[Data records]
────────────────────────────────────────
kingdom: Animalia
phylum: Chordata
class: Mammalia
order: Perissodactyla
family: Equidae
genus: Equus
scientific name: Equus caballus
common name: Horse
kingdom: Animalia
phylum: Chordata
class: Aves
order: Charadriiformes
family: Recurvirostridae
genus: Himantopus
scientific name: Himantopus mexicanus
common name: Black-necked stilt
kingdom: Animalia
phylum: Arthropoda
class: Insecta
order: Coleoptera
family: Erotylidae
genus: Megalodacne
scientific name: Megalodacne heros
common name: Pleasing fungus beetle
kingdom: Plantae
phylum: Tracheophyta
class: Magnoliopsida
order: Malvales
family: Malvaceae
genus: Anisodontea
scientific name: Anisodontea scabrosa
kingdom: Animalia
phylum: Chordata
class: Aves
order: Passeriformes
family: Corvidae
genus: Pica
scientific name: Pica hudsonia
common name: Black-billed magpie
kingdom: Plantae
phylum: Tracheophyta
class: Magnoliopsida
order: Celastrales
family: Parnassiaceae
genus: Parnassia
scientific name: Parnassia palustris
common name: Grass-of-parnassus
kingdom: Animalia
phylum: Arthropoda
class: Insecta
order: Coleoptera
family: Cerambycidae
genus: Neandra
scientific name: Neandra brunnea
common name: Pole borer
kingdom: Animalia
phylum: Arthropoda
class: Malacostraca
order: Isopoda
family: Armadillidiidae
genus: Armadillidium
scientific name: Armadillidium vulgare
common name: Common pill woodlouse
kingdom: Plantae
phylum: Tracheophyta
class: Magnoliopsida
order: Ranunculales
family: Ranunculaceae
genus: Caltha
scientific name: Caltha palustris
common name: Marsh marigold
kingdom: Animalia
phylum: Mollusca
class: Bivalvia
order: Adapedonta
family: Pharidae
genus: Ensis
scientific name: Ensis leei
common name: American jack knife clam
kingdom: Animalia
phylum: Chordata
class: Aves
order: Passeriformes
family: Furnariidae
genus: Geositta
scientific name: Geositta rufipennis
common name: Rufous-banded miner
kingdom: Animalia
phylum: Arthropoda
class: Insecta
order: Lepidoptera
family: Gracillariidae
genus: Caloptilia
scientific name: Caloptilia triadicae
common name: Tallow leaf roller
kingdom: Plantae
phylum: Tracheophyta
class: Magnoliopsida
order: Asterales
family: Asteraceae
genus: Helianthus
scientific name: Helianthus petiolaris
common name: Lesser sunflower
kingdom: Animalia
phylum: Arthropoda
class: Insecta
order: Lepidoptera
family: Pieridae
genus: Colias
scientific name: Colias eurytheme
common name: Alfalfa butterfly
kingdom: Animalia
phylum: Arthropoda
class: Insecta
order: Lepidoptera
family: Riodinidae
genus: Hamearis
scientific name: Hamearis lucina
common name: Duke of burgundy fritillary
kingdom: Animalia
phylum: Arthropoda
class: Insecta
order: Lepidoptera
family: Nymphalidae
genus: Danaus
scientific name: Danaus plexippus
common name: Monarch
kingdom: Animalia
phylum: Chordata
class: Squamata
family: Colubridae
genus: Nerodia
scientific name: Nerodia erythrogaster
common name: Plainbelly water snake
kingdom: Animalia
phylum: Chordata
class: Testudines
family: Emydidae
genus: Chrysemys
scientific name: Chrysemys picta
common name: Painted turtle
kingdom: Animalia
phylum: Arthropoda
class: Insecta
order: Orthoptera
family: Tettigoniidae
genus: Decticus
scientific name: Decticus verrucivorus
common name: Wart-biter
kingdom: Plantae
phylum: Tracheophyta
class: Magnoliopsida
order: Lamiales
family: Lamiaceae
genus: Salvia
────────────────────────────────────────
- _Work to complete_
Render every line of the data above as a JSON list of strings, with one string per line and blank lines omitted.

- _Exercise solution_
[
  "kingdom: Animalia",
  "phylum: Chordata",
  "class: Mammalia",
  "order: Perissodactyla",
  "family: Equidae",
  "genus: Equus",
  "scientific name: Equus caballus",
  "common name: Horse",
  "kingdom: Animalia",
  "phylum: Chordata",
  "class: Aves",
  "order: Charadriiformes",
  "family: Recurvirostridae",
  "genus: Himantopus",
  "scientific name: Himantopus mexicanus",
  "common name: Black-necked stilt",
  "kingdom: Animalia",
  "phylum: Arthropoda",
  "class: Insecta",
  "order: Coleoptera",
  "family: Erotylidae",
  "genus: Megalodacne",
  "scientific name: Megalodacne heros",
  "common name: Pleasing fungus beetle",
  "kingdom: Plantae",
  "phylum: Tracheophyta",
  "class: Magnoliopsida",
  "order: Malvales",
  "family: Malvaceae",
  "genus: Anisodontea",
  "scientific name: Anisodontea scabrosa",
  "kingdom: Animalia",
  "phylum: Chordata",
  "class: Aves",
  "order: Passeriformes",
  "family: Corvidae",
  "genus: Pica",
  "scientific name: Pica hudsonia",
  "common name: Black-billed magpie",
  "kingdom: Plantae",
  "phylum: Tracheophyta",
  "class: Magnoliopsida",
  "order: Celastrales",
  "family: Parnassiaceae",
  "genus: Parnassia",
  "scientific name: Parnassia palustris",
  "common name: Grass-of-parnassus",
  "kingdom: Animalia",
  "phylum: Arthropoda",
  "class: Insecta",
  "order: Coleoptera",
  "family: Cerambycidae",
  "genus: Neandra",
  "scientific name: Neandra brunnea",
  "common name: Pole borer",
  "kingdom: Animalia",
  "phylum: Arthropoda",
  "class: Malacostraca",
  "order: Isopoda",
  "family: Armadillidiidae",
  "genus: Armadillidium",
  "scientific name: Armadillidium vulgare",
  "common name: Common pill woodlouse",
  "kingdom: Plantae",
  "phylum: Tracheophyta",
  "class: Magnoliopsida",
  "order: Ranunculales",
  "family: Ranunculaceae",
  "genus: Caltha",
  "scientific name: Caltha palustris",
  "common name: Marsh marigold",
  "kingdom: Animalia",
  "phylum: Mollusca",
  "class: Bivalvia",
  "order: Adapedonta",
  "family: Pharidae",
  "genus: Ensis",
  "scientific name: Ensis leei",
  "common name: American jack knife clam",
  "kingdom: Animalia",
  "phylum: Chordata",
  "class: Aves",
  "order: Passeriformes",
  "family: Furnariidae",
  "genus: Geositta",
  "scientific name: Geositta rufipennis",
  "common name: Rufous-banded miner",
  "kingdom: Animalia",
  "phylum: Arthropoda",
  "class: Insecta",
  "order: Lepidoptera",
  "family: Gracillariidae",
  "genus: Caloptilia",
  "scientific name: Caloptilia triadicae",
  "common name: Tallow leaf roller",
  "kingdom: Plantae",
  "phylum: Tracheophyta",
  "class: Magnoliopsida",
  "order: Asterales",
  "family: Asteraceae",
  "genus: Helianthus",
  "scientific name: Helianthus petiolaris",
  "common name: Lesser sunflower",
  "kingdom: Animalia",
  "phylum: Arthropoda",
  "class: Insecta",
  "order: Lepidoptera",
  "family: Pieridae",
  "genus: Colias",
  "scientific name: Colias eurytheme",
  "common name: Alfalfa butterfly",
  "kingdom: Animalia",
  "phylum: Arthropoda",
  "class: Insecta",
  "order: Lepidoptera",
  "family: Riodinidae",
  "genus: Hamearis",
  "scientific name: Hamearis lucina",
  "common name: Duke of burgundy fritillary",
  "kingdom: Animalia",
  "phylum: Arthropoda",
  "class: Insecta",
  "order: Lepidoptera",
  "family: Nymphalidae",
  "genus: Danaus",
  "scientific name: Danaus plexippus",
  "common name: Monarch",
  "kingdom: Animalia",
  "phylum: Chordata",
  "class: Squamata",
  "family: Colubridae",
  "genus: Nerodia",
  "scientific name: Nerodia erythrogaster",
  "common name: Plainbelly water snake",
  "kingdom: Animalia",
  "phylum: Chordata",
  "class: Testudines",
  "family: Emydidae",
  "genus: Chrysemys",
  "scientific name: Chrysemys picta",
  "common name: Painted turtle",
  "kingdom: Animalia",
  "phylum: Arthropoda",
  "class: Insecta",
  "order: Orthoptera",
  "family: Tettigoniidae",
  "genus: Decticus",
  "scientific name: Decticus verrucivorus",
  "common name: Wart-biter",
  "kingdom: Plantae",
  "phylum: Tracheophyta",
  "class: Magnoliopsida",
  "order: Lamiales",
  "family: Lamiaceae",
  "genus: Salvia"
]